> _Questions_:
• A. Translate this sentence from the clock animation text into Spanish: "The storyboards help to plan out what shots are needed and how the action will occur in time with the script."
• B. According to the clock animation text, what clock kit was built and taken apart to take measurements for modeling?
• C. Condense the paragraph of the clock animation text that begins "The animatic is essentially" into a bulleted list that keeps its main facts.

> _Text excerpt_:
== Segment start ==

The process of creating art is very important as each step along the way reveals new problems which need to be overcome to create the best possible final product. Below I take you through the process I went through in creating my How It Works: Da Vinci Clock 3D animation.
Research and Scripting
To create this animation, I had to do a lot of research on how clocks work. I had to find a clock which I could take apart to take measurements on for when I needed to model the clock. I found an easy to build plastic “Da Vinci Academy” clock kit which I could build, take apart, and put back together to help me not only understand how a clock works, but also take accurate measurements of for modeling purposes. I watched several videos and read a handful of articles on the inner workings of mechanical clocks.
Once I had a solid grasp on how mechanical clocks work, I was able to write a script to convey this information in a succinct way. Here you can see an early script for this animation.
Once the script is approved I move on to creating my storyboards. For most projects my story boards are hand drawn sketches of the scene but for this project I had an actual physical model on which I was basing the animation, so I used photos of the model to create the storyboards. The storyboards help to plan out what shots are needed and how the action will occur in time with the script.
The animatic is essentially the storyboards set to time. Setting the still storyboard images to time and adding in some rough animation helps to set the pacing of the piece. For a more complex scene involving several characters, dialogue, and lots of action this also helps to block out exactly how the scene will flow; if you can’t visualize how a scene is going to work in this phase you’re going to have a difficult time creating the actual animation. I also recorded the voice-over narration at this time as the pace at which the narration is read can greatly change the feel of the animation.

== Segment end ==

> _Given information_:
== Segment start ==

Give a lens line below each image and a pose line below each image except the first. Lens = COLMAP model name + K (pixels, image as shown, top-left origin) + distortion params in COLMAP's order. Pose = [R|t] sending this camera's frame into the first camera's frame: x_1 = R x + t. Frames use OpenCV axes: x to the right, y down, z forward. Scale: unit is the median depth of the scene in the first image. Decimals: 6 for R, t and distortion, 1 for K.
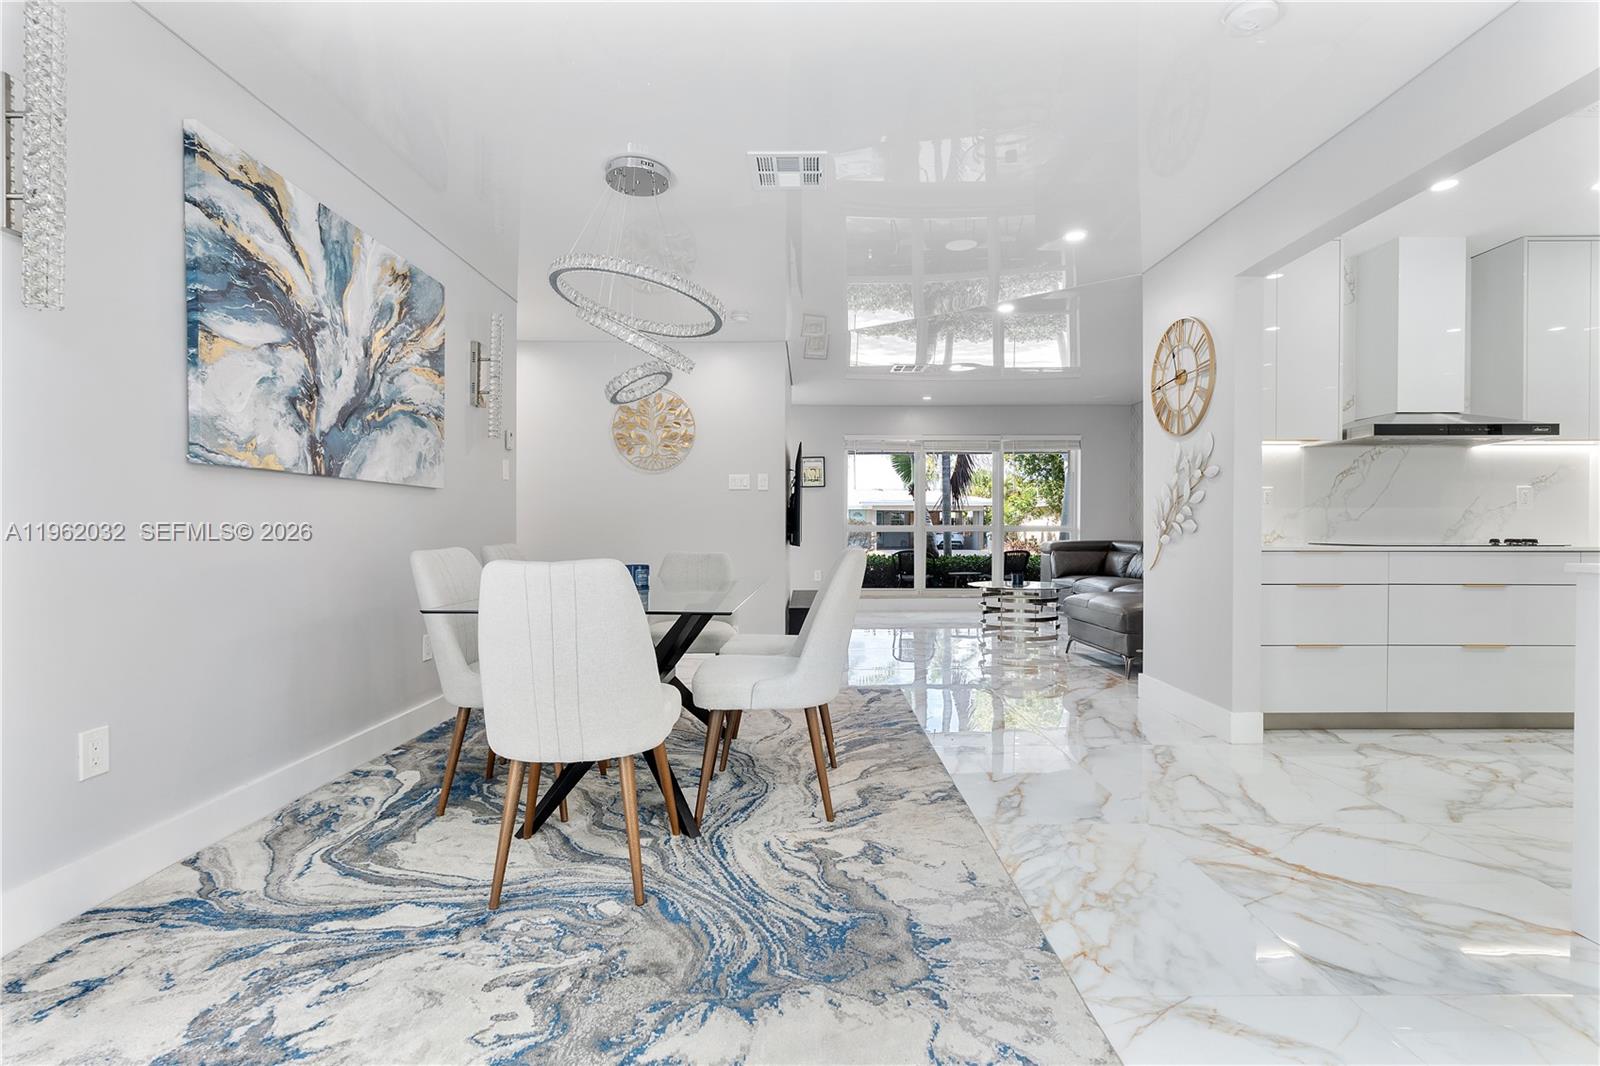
lens RADIAL K [[738.0, 0, 794.4], [0, 738.0, 534.1], [0, 0, 1]] dist [-0.001013, 0.000222]
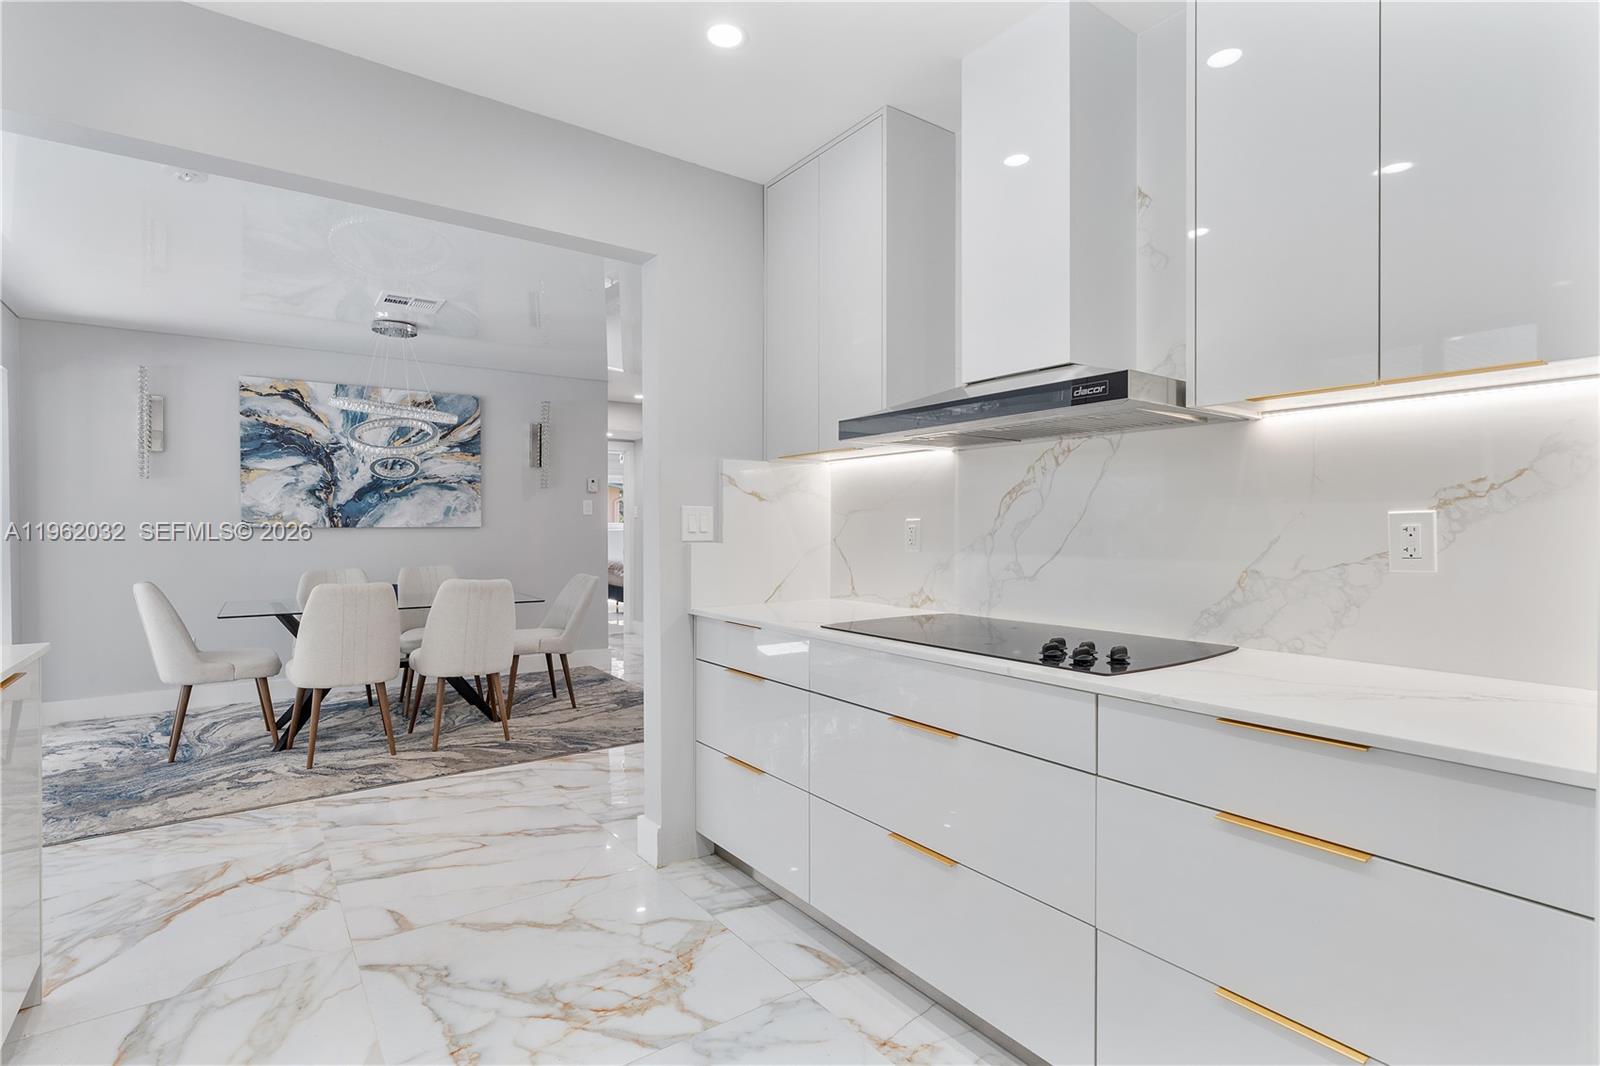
lens RADIAL K [[760.7, 0, 796.2], [0, 760.7, 528.7], [0, 0, 1]] dist [-0.007471, 0.001150]
pose [[0.595368, 0.001510, -0.803451, 1.628592], [-0.005023, 0.999986, -0.001842, -0.078555], [0.803437, 0.005133, 0.595367, 0.783426]]
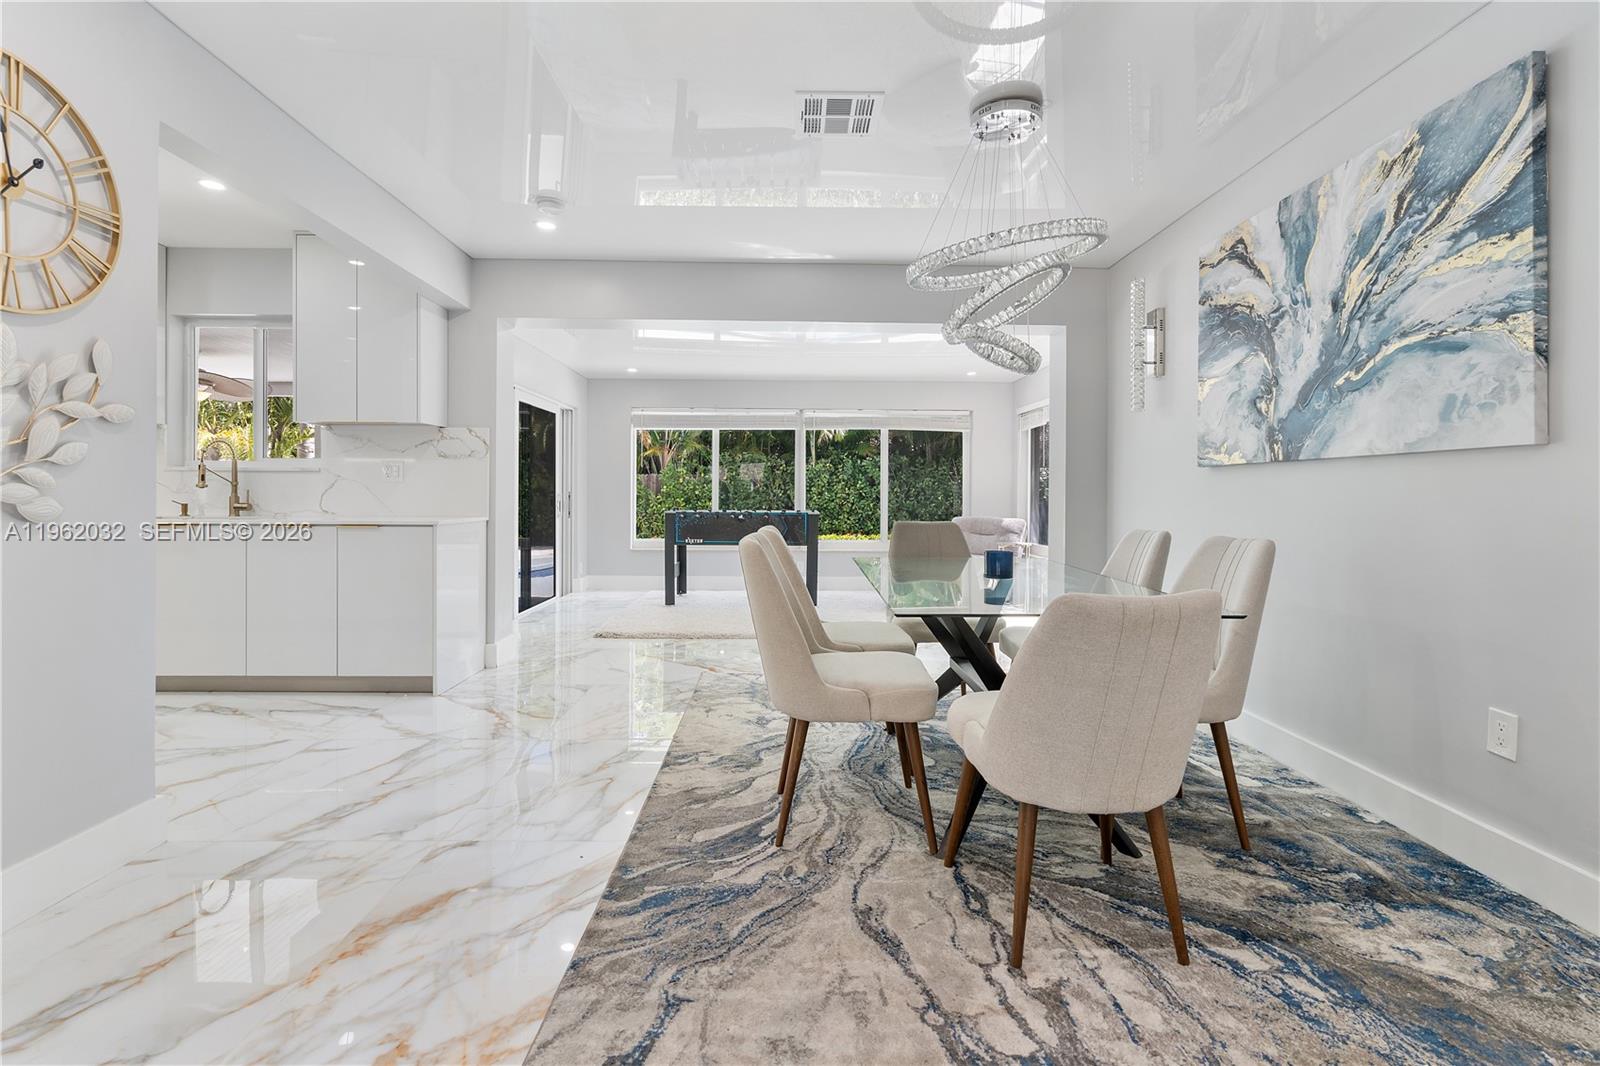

== Segment end ==

> _Written answers_:
• A. Los guiones gráficos ayudan a planificar qué tomas se necesitan y cómo ocurrirá la acción en sincronía con el guion.

• B. An easy-to-build plastic "Da Vinci Academy" clock kit.

• C.
- The animatic is the storyboards set to time.
- Timing the still storyboard images and adding rough animation sets the pacing of the piece.
- For complex scenes with several characters, dialogue, and lots of action, it also blocks out how the scene will flow.
- A scene that can't be visualized at this phase will be difficult to animate.
- The voice-over narration was recorded at this stage, since the pace of the reading can greatly change the feel of the animation.